The Nation’s Dave Zirin says no and gives three reasons why. The first is that such a restriction would primarily harm Russian athletes, who shouldn’t be blamed for “being born in a country abysmal on human rights.” Second, these demands are not coming from within the nation, and Russians should be afforded the right to stand up for their beliefs, as did the South African Non-Racialized Olympic Committee when it called for that country’s exclusion from the games in 1964. Last, the International Olympic Committee cannot be expected to “take a stand.”

As Zirin explains:

The IOC couldn’t “take a stand” with two crutches and hydraulic lift. It was a flawed body during the Cold War. Now it’s a corporate piranha masquerading as Nemo the Clown Fish, tearing countries to pieces under a miasma of soft-headed hooey about “bringing the world together through sports.” Asking the IOC to be an ally in the fight against oppression is like asking a scorpion not to sting. The mere fact that the Winter Games are in Putin’s Sochi—where the disappearance of $30 billion in Olympic construction costs has elicited barely a pip from the IOC—only shows who they are and where they stand.

… Having forces in the United States and the West—or in the case of the IOC, largely controlled by the United States and the West—telling Russia it can’t compete immediately raises a series of thorny questions. Russia’s anti-gay laws are abhorrent. You know what else is abhorrent? The drone and spying programs of the United States. Also our deeply racist system of mass incarceration, our treatment of women prisoners, our continued degradation of indigenous people, our record-setting immigrant deportation program or the fact that in twenty-nine states it’s still legal to fire people just because of their sexuality.

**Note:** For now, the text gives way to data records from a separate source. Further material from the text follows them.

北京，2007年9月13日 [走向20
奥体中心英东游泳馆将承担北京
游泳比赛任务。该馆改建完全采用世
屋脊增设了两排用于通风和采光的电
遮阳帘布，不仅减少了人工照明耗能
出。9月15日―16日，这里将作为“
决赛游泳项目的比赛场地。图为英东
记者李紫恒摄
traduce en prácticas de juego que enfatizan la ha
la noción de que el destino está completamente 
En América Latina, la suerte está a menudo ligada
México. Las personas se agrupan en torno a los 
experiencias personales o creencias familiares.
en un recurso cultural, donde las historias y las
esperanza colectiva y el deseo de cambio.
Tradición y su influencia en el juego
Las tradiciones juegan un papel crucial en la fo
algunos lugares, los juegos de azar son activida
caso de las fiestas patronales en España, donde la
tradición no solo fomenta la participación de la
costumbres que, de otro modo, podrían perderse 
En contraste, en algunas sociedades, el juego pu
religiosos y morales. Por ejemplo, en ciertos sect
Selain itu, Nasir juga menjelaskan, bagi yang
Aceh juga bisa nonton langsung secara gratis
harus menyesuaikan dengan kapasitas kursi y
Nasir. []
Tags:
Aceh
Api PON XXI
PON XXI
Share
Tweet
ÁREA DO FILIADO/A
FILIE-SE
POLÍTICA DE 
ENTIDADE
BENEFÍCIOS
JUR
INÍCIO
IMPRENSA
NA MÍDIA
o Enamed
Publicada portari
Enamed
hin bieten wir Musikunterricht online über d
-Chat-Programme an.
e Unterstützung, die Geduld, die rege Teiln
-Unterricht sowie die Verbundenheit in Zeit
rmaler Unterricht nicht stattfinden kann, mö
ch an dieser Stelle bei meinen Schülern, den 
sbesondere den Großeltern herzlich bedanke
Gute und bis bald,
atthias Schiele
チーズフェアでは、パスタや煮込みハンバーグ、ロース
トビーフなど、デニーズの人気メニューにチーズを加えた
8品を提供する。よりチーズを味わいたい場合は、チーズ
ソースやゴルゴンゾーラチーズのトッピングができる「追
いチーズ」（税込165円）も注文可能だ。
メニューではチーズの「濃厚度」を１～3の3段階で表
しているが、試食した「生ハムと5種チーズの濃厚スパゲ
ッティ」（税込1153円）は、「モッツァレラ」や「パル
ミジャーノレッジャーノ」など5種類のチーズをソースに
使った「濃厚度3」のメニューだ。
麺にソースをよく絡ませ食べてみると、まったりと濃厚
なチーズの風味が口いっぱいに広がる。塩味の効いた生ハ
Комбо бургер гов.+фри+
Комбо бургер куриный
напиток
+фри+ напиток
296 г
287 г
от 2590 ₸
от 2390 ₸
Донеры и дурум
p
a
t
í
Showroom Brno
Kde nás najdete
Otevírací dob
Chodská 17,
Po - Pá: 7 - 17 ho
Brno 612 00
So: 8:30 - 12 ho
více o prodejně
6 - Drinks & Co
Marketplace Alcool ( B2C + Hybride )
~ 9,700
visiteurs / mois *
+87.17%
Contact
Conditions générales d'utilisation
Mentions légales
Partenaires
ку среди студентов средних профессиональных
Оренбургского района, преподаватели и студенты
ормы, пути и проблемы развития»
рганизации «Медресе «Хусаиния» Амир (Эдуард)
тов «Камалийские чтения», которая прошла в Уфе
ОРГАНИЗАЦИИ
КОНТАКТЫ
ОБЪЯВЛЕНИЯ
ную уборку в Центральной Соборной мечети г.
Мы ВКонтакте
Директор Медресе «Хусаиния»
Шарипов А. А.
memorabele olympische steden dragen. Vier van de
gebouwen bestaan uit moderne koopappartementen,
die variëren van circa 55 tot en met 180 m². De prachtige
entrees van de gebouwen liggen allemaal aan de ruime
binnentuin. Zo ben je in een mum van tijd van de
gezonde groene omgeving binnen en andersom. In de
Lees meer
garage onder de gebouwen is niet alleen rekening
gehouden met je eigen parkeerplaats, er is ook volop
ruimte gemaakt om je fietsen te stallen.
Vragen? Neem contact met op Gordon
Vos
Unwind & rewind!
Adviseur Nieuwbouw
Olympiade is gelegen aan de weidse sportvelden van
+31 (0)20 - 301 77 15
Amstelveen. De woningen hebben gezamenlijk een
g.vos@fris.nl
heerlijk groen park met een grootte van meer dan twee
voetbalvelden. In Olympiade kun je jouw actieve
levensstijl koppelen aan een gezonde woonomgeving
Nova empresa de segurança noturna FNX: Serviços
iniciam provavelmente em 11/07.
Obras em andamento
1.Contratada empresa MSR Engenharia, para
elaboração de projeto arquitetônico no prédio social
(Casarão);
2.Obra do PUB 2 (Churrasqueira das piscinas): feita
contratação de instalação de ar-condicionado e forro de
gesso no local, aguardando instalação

It’s true that America’s human rights scorecard is far from perfect, and, as Zirin correctly points out, “if the only countries allowed in the Olympics had sparkling records on human rights, we’d be watching polar bears race penguins on an ice drift in Antarctica.”

Perhaps a more effective response to Russia’s anti-gay legislation would be to attend the Olympics in Sochi and fight for LGBT rights, to organize resistance rather than look away from repression.